Он получает подробные письма из театра и сам пишет подробнейшие письма:
«У меня время жатвы. Два месяца я сеял в свою голову целый ряд мыслей и вопросов по части системы. Они мучительно зрели все лето, не давали мне спать, и как раз теперь появились всходы — я не успеваю записывать то, что чудится, что зарождается и требует хотя бы приблизительного словесного определения».
В письмах он дает советы актрисе Ольге Владимировне Гзовской, с которой много занимался, — перечисляет все элементы, которые он считает необходимыми для прихода к полной сосредоточенности, лежащей в основе подготовки каждой роли. «…Круг, развитие наивности, ощущение общения, ощущение близости объекта и приспособления. Вот что заставляет совершенно забывать о публике, так как некогда о ней думать».
В письмах Немировичу-Данченко он излагает те же элементы, те же формулы, но обращается не к актеру — к режиссеру, вовсе не собираясь подчинять его актеру. Режиссеру важно не только «лучеиспускание» и «лучевосприятие», не только общение партнеров, основанное на абсолютной правде чувства, — он говорит о задачах
Он делится с Владимиром Ивановичем своими поисками и раздумьями, найденным и тем, что еще предстоит искать. А выздоровление затягивается. Врачи категорически запрещают работу в театре. Впервые с основания театра Константин Сергеевич выключен из сезона. В Москве идут премьеры, театр озабочен тем, чтобы получить для первого представления драму Толстого «Живой труп». Константин Сергеевич проводит начало нового года в Риме, — в «ваточном пальто», оберегаемый семьей Стаховичей; впервые в жизни осматривает вечный город. Удивительно полное отсутствие у него стремления к тому, что составит примету двадцатого века, — к «топанию по глобусу», к посещению прославленных городов, исторических мест, которые становятся все более доступными. Побывав в молодости в северной Италии, открыв для себя Венецию и Туринский замок (активно использовав эти открытия в спектаклях), он не доехал тогда до Рима. Не побывал в нем, занятый московскими неотложностями, — когда готовил роль Брута.

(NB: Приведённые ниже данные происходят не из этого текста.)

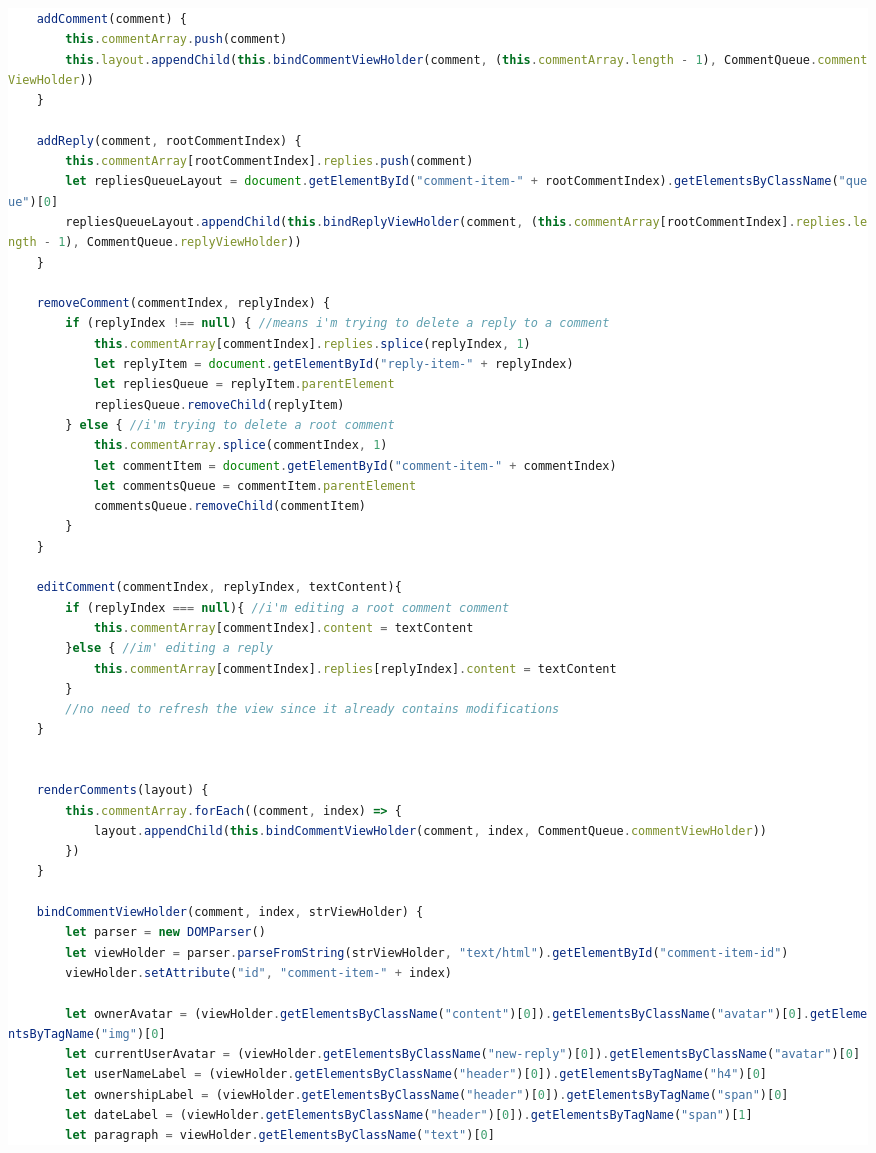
 ```js
    addComment(comment) {
        this.commentArray.push(comment)
        this.layout.appendChild(this.bindCommentViewHolder(comment, (this.commentArray.length - 1), CommentQueue.commentViewHolder))
    }

    addReply(comment, rootCommentIndex) {
        this.commentArray[rootCommentIndex].replies.push(comment)
        let repliesQueueLayout = document.getElementById("comment-item-" + rootCommentIndex).getElementsByClassName("queue")[0]
        repliesQueueLayout.appendChild(this.bindReplyViewHolder(comment, (this.commentArray[rootCommentIndex].replies.length - 1), CommentQueue.replyViewHolder))
    }

    removeComment(commentIndex, replyIndex) {
        if (replyIndex !== null) { //means i'm trying to delete a reply to a comment
            this.commentArray[commentIndex].replies.splice(replyIndex, 1)
            let replyItem = document.getElementById("reply-item-" + replyIndex)
            let repliesQueue = replyItem.parentElement
            repliesQueue.removeChild(replyItem)
        } else { //i'm trying to delete a root comment
            this.commentArray.splice(commentIndex, 1)
            let commentItem = document.getElementById("comment-item-" + commentIndex)
            let commentsQueue = commentItem.parentElement
            commentsQueue.removeChild(commentItem)
        }
    }

    editComment(commentIndex, replyIndex, textContent){
        if (replyIndex === null){ //i'm editing a root comment comment
            this.commentArray[commentIndex].content = textContent
        }else { //im' editing a reply
            this.commentArray[commentIndex].replies[replyIndex].content = textContent
        }
        //no need to refresh the view since it already contains modifications
    }


    renderComments(layout) {
        this.commentArray.forEach((comment, index) => {
            layout.appendChild(this.bindCommentViewHolder(comment, index, CommentQueue.commentViewHolder))
        })
    }

    bindCommentViewHolder(comment, index, strViewHolder) {
        let parser = new DOMParser()
        let viewHolder = parser.parseFromString(strViewHolder, "text/html").getElementById("comment-item-id")
        viewHolder.setAttribute("id", "comment-item-" + index)

        let ownerAvatar = (viewHolder.getElementsByClassName("content")[0]).getElementsByClassName("avatar")[0].getElementsByTagName("img")[0]
        let currentUserAvatar = (viewHolder.getElementsByClassName("new-reply")[0]).getElementsByClassName("avatar")[0]
        let userNameLabel = (viewHolder.getElementsByClassName("header")[0]).getElementsByTagName("h4")[0]
        let ownershipLabel = (viewHolder.getElementsByClassName("header")[0]).getElementsByTagName("span")[0]
        let dateLabel = (viewHolder.getElementsByClassName("header")[0]).getElementsByTagName("span")[1]
        let paragraph = viewHolder.getElementsByClassName("text")[0]
```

Сейчас знакомится с местами, знакомыми по сцене: «Видели место, где Брут (т. е. — я) говорил речь, где сжигали Цезаря и пр. Вышли к Колизею, куда отправили карету, и приехали домой». Очень большое впечатление производит зоопарк: «До чего страшно и интересно». Все остальное интересно своей обычностью, естественностью, сравнимостью с Москвой: «Чудесный город, и совершенно не в том духе, как он рисовался мне раньше. Мне он представлялся огромным, страшно оживленным, нагроможденным. Все наоборот. Город небольшой (400 тыс. жителей), вполовину меньше Москвы… Самый Корсо вполовину уже, чем наш Камергерский переулок…» Кажется, что Станиславского вообще отталкивают обязательные достопримечательности, туристские осмотры. Во Флоренцию (в которой никогда не был) он отказывается ехать под предлогом, что «там нет подходящего стола». В Неаполе, как в Кисловодске, сидит на солнечном балконе, смотрит на море: «…никуда и не тянет, да я и не собираюсь осматривать ничего, кроме Помпеи». Впрочем, неторопливое посещение этого погибшего города, сохранившего ощущение естественности, повседневности жизни, пожалуй, составляет самое сильное впечатление в путешествии: «Я в течение целой недели духовно и физически ощущал прошлую жизнь».